The world of quarks is different to penetrate becauses quarks interact via the strong force which binds them close together into hadrons which are either baryons (three quarks) or mesons (a quark and an anti-quark).
But there are other kinds of particles too, the leptons. These are also arranged in three generations but each of these families contains a charged particle and a neutrino. The first generation is an electron and a neutrino, the second a muon and its neutrino, and the third has the tau and another neutrino. One might think that the three quark generations and the three lepton generations might have some deep equivalence between them, but leptons aren’t quarks so can’t interact at all by the strong interaction. Quarks and leptons can both interact via the weak interaction (the force responsible for radioactive beta-decay).

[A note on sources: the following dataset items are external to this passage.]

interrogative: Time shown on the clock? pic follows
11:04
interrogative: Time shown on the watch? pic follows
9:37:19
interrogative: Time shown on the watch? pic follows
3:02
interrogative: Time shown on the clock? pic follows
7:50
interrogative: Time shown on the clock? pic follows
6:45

Weak interactions between leptons conserve generation, so the total number of particles of electron type is never changed (ignoring neutrino oscillations, which have only relatively recently been discovered). It seemed natural to assume that weak interactions between quarks should do the same thing, forbidding processes that hop between generations. Unfortunately, however, this is not the case. There are weak interactions that appear to convert u and/or d quarks into c and/or s quarks, but these seem to be relatively feeble compared to interactions within a generation, which seem to happen with about the same strength for quarks as they do for leptons. This all suggests that there is some sort of symmetry lurking somewhere in there, but it’s not quite what one might have anticipated.

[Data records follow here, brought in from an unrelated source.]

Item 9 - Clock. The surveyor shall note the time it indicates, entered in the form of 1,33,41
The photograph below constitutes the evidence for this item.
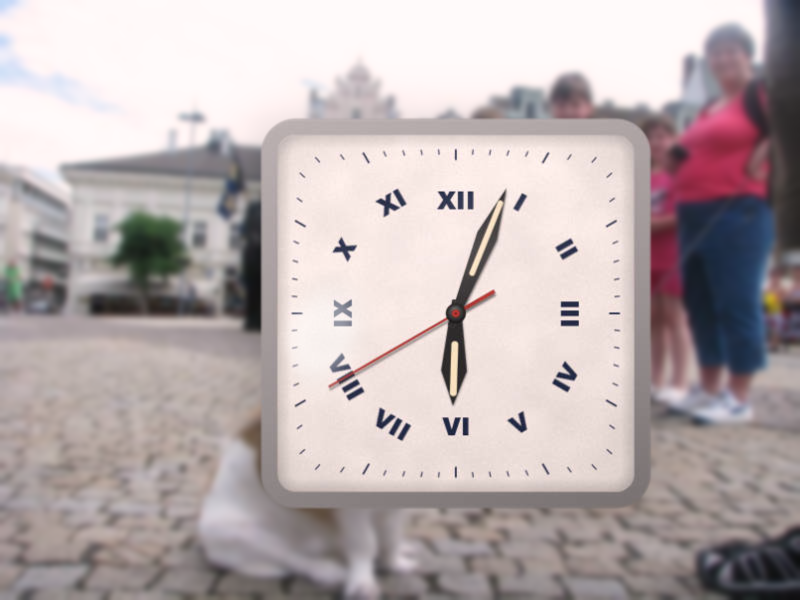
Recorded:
6,03,40
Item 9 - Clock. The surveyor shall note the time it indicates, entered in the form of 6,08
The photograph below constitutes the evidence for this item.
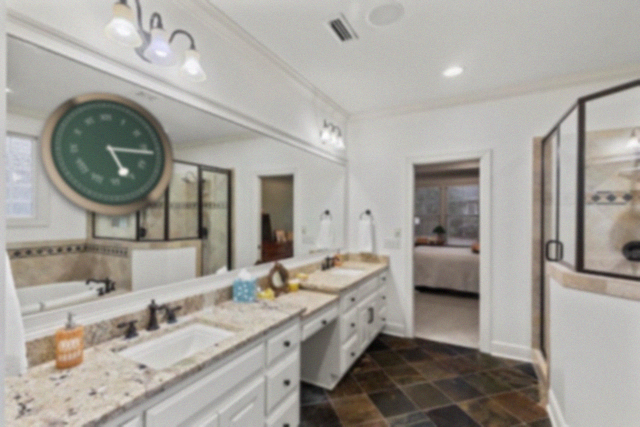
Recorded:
5,16
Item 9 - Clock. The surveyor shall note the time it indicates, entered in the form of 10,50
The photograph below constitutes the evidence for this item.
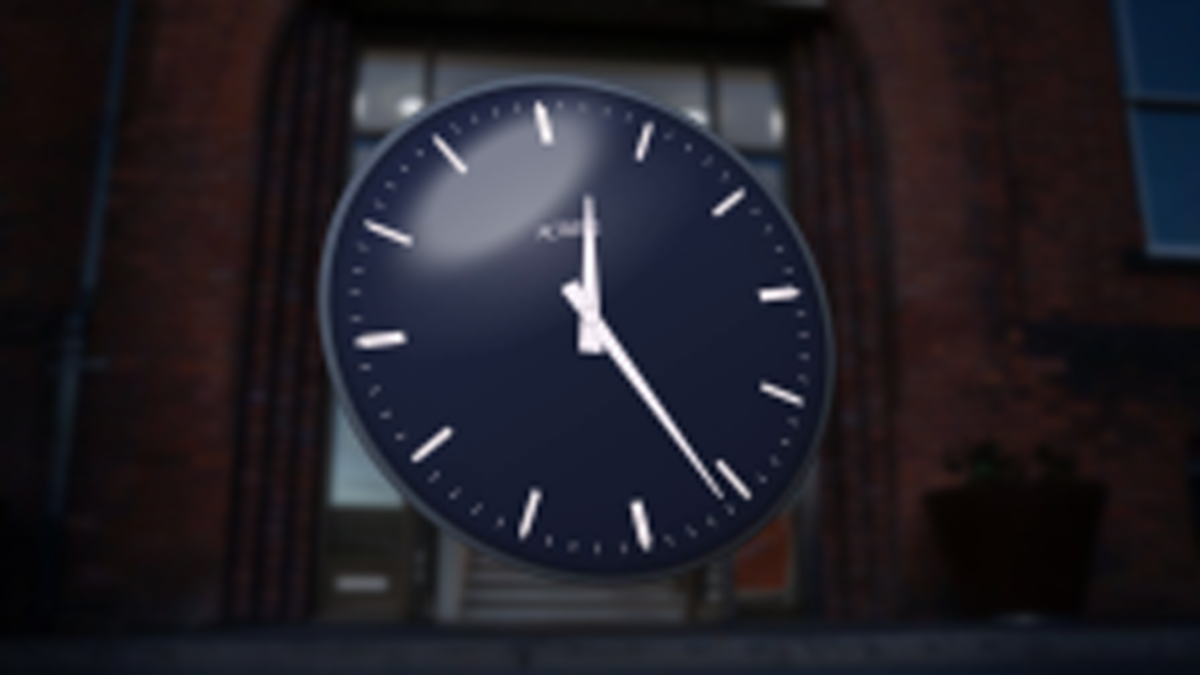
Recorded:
12,26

The explanation of this was proposed by Nicola Cabibbo who, using a model in which there are only two quark generations, developed the idea that states of pure quark flavour (“u” or “d”, say) are not really what the weak interaction “sees”. In other words, the quark flavour states are not proper eigenstates of the weak interaction. All that is needed is to imagine that the required eigenstates are a linear combination of the flavour states and, Bob’s your uncle, quark generation needn’t be conserved. This phenomenon is called Quark Mixing. What makes it simple for only two generations is that it can be described entirely by one number: the Cabibbo angle, which measures how much the quark flavour basis is misaligned with the weak interaction basis. The angle is small so the symmetry is only slightly broken.
Kobayashi and Maskawa generalized the work of Cabibbo to the case of three quark generations. That’s actually quite a substantial task as the description of mixing in this case requires not just a single number but a 3×3 matrix each of whose entries is complex. This matrix is universally called the Cabibbo-Kobayashi-Maskawa (CKM) matrix and it now crops up all over the standard model of particle physics.

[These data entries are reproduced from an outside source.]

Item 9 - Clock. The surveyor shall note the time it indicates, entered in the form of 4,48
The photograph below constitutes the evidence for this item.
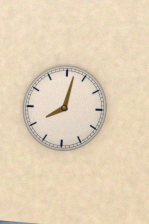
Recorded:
8,02
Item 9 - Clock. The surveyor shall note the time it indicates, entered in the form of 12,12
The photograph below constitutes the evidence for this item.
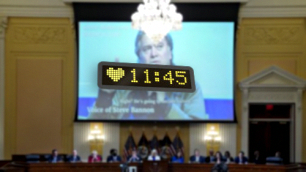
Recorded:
11,45
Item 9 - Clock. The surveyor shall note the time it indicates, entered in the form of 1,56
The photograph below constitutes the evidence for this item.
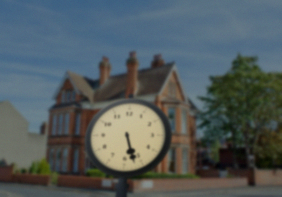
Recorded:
5,27
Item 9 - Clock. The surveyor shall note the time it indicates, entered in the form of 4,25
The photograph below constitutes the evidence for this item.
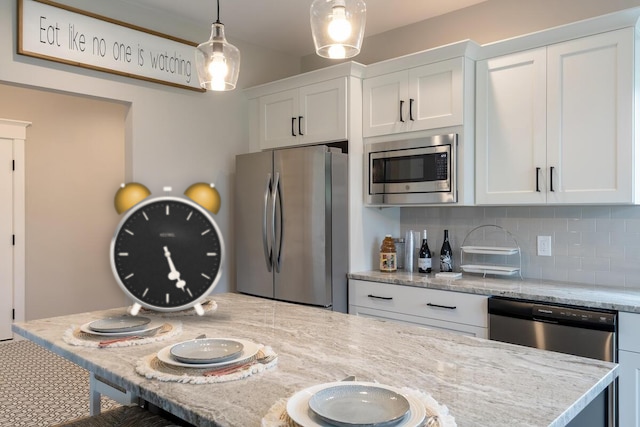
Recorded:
5,26
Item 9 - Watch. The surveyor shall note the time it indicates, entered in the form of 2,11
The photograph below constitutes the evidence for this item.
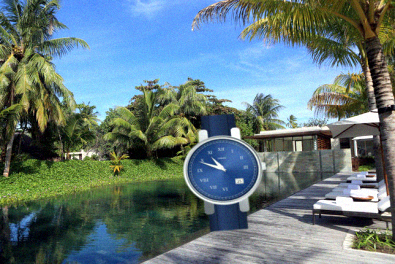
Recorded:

And there’s the rub. Why on Earth was Cabibbo not awarded a share of this year’s prize? I was shocked and saddened to find out that he’d been passed over despite the fact that his work so obviously led the way. I can think of no reason why he was omitted. It’s outrageous. I even feel sorry for Kobayashi and Maskawa, because there is certain to be such an outcry about this gaffe that it may detract from their success.
I hope, however, that controversy doesn’t intrude too much on what I hope will be the forthcoming celebration of Cabibbo’s immense contributions to particle physics. I’ll leave it to the experts to write more detailed appreciations that do better justice to his achievements. I’ll just say that I only met him once in real life, but found him charmingly modest and altogether quite delightful company. He will be greatly missed.